Assuming the bridge between old and new is made with Java, what emerges is a layer of JavaBeans specifically designed to have SOAP-friendly method signatures (see Figure 3), which can then be fed into Web service wizards. The most labor-intensive portion of any RPC SOAP interface, the XML/object converter, powers this layer. The form this converter will take is largely a function of the type of data being converted and the preferences of the developers who design it. It may be implemented by extending the XML transformer facilities of Xalan or some customized solution. Either way, every SOAP interface layer needs a black box into which Java objects go in and XML elements come out.

 

Building this black box is the trickiest part of building any SOAP API and requires the development of a standard XML representation for every object used by the application. Typically, this representation will ultimately manifest itself as an XML Schema file that can be used to validate the data coming into and out of the interface.

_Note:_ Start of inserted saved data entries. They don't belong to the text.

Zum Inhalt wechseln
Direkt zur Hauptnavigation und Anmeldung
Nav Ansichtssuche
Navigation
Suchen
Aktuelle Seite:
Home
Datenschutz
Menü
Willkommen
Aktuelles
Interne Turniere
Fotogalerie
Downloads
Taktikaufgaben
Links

Another trouble spot with SOAP is security. Web services can be secure, but as of right now authentication and access control aren't part of the standards generally accepted to make up Web services. SOAP as implemented by Apache - and thus IBM - does support the idea of sessions, so session-based authentication can be used with SOAP just the way we use it with traditional Web applications.

You could always roll the dice with one of the competing security standards and hope you pick the one that eventually catches on. Or you could invent your own mechanism for authenticating users. At this point, there is no one perfect solution and certainly none that are part of implementations that aren't vendor specific. Your best bet would be finding a way to play nicely with whatever single sign-on solution your company is moving toward. Just be aware going in that dealing with security will be up to you.

The Road Ahead
Most of us have heard it said that one day in the not-toodistant future just about every business application will be J2EE or .NET. Recent studies by Gartner and others bear this out. For our sake, let's hope things are slanted a little more toward J2EE. However the pie chart eventually gets sliced, Web services and specifically SOAP promise to be a bridge between the two - and a viable way to build new applications from pieces of old ones. Web service applications will also emerge for consumer and for inter-business transactions, but more standards work is needed before Web services truly replace the phone and fax machine.

An IT executive can't control what other IT executives do, or whether or not all the world's corporate transaction systems talk to each other. The Web service gurus aren't quite ready to tackle that one either. What Web services can do now is put language- and vendor-neutral APIs on top of any application, as long as you're willing to invest the time it takes to convert the object vocabulary of these applications into XML and back again. Once deployed, these APIs can be used to replace older clients, create integrated clients, accelerate the development of new applications by reusing pieces of the old ones, and shroud the innards of legacy apps under renovation.

Like all things in technology, these benefits don't come without trade-offs. Building XML Schemas for big applications with lots of complex data structures is no small task, and you'll have to find your own way when it comes to security. Yet all things considered, these annoyances are a small price to pay for the flexibility and long-term cost savings a Web service- based and fully integrated application infrastructure provides. And while portals as they typically exist today give companies the illusion of an integrated universe of applications, Web services can actually integrate them.